Вау, говорит она, вау.
Фройляйн Мюллер, говорит он, для меня это всегда удовольствие.
Но что вы тут делаете, спрашивает она.
Ну, я пошел, говорю я.
Мне удается добрести до Вильгельминенберга, то и дело опираясь на терпеливую спину Жака Ширака. В лесу, на верхнем краю пологого склона, есть пень, срез которого представляет собой лежанку площадью два квадратных метра. Кругом растет лаванда, стоит высокая сухая трава, тишину нарушают разве что насекомые, выполняя свои повседневные ритуалы. Тут часы проходят бесследно, тут чувствуешь себя во времени, как в ванне, наполненной водой, подогретой в точности до температуры твоего тела.
Когда я возвращаюсь, она еще на месте. Такую вероятность я рассматривал как пятидесятипроцентную. Готовит на плитке варево для пса, самозабвенно помешивая лапшу в кастрюле. Захожу ей за спину, и она, не оборачиваясь, передает мне листок бумаги, свернутый в трубочку, как будто из него собираются нюхнуть кокаин.
Письмо, говорит она. Тебе от Шницлера.
На листке номер телефона с припиской: «Настоящий разговор начинается только после того, как сказано последнее слово. Позвоните мне».
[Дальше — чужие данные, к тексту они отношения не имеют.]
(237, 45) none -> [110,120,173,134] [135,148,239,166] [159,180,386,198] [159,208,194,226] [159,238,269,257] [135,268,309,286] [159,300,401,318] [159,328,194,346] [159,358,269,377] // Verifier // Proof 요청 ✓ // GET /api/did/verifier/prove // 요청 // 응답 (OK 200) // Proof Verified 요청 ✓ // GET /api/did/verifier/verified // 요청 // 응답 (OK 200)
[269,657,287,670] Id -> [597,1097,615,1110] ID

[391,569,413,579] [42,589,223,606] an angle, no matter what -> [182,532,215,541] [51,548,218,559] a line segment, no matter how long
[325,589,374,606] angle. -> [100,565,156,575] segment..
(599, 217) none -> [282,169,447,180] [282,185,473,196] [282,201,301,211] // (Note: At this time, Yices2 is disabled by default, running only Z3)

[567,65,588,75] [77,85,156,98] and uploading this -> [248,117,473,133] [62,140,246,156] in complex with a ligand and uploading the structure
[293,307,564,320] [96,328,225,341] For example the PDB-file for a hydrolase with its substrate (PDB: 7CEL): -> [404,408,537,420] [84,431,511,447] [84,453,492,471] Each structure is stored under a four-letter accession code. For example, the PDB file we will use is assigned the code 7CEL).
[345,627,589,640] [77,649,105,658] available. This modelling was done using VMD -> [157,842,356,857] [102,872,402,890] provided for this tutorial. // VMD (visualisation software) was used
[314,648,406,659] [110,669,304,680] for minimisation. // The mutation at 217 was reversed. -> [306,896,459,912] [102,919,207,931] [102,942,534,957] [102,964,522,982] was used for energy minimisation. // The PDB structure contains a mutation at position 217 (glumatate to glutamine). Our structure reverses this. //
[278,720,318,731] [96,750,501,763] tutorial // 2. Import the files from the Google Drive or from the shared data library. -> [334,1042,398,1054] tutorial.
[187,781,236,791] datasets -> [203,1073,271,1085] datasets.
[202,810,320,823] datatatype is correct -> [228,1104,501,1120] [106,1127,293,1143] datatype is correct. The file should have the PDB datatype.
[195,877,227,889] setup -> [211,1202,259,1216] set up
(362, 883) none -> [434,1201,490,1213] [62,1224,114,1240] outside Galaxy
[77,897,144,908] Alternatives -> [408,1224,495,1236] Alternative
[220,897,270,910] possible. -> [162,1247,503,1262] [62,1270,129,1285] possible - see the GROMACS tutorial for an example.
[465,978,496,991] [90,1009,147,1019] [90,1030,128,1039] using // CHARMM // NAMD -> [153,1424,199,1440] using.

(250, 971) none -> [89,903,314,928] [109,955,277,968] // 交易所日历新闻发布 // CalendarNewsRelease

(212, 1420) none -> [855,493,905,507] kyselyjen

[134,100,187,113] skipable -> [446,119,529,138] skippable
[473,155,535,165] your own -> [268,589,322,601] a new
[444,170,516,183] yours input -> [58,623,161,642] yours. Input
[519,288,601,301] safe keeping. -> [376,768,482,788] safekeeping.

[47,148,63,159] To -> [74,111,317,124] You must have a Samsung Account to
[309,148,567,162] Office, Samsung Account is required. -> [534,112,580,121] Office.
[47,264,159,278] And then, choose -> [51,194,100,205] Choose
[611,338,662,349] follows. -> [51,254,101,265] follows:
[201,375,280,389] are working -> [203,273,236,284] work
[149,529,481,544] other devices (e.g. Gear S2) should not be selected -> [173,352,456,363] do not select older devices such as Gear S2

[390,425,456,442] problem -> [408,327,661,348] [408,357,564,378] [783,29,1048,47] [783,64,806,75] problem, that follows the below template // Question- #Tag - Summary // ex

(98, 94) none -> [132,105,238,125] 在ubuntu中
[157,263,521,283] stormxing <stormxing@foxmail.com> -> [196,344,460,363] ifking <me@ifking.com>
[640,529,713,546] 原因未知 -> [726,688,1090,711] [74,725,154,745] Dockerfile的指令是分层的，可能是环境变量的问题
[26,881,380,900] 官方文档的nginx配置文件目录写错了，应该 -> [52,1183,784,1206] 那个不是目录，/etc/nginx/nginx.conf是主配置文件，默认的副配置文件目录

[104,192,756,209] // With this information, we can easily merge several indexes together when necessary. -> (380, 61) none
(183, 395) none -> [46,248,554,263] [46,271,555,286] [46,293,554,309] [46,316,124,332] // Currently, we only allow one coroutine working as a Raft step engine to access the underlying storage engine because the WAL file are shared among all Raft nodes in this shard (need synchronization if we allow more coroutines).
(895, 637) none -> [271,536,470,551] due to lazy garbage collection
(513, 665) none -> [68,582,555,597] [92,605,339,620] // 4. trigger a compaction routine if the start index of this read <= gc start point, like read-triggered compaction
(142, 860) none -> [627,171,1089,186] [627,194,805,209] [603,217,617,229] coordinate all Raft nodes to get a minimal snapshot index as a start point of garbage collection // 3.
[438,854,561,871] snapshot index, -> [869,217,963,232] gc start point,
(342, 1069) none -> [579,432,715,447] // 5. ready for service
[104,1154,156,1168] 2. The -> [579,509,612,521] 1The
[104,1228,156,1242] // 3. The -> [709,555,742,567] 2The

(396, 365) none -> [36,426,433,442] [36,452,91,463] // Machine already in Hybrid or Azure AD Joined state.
А он не сказал, спрашиваю, что тебе надо отказаться от дипломного сочинения?
Сказал, говорит.
А что ты ответила?
Чтобы он не мешал мне работать, не то я найду себе другого руководителя.
Обнимаю ее сзади, кладу голову ей на плечо.
Хорошая девочка, говорю, и повела себя правильно. А как, кстати, этого типа звать?
Милан Куциа, говорит она. Шницлер – это прозвище, потому что он постоянно его цитирует.
Славянское имя, говорю я.
Насколько мне известно, он из Белграда, говорит она. Однако с его любимой темой он не был бы там желанным гостем.
Организованная преступность, говорю я.
Вы с ним немножко поболтали, спрашивает она.
В своем роде, отвечаю, он личность харизматическая. Теперь я лучше понимаю, почему ты пьешь воду с его ног.
Пью, говорит. Но не так страстно, как ты с ног Руфуса.
Да, говорю, пожалуй, даже наоборот. А у тебя что, отца никогда не было или как?
Не отвечает. Убираю руки, хотя обнимать ее мне было скорее приятно.
На сегодня, говорит она, я одержала победу по очкам. Так он выразился. Фройляйн Мюллер, продолжайте, но вам чертовски понадобятся дополнительные усилия.
Отлично, говорю, насчет дополнительных усилий. Давай поедим?
Я не голодна, отвечает, мне так плохо.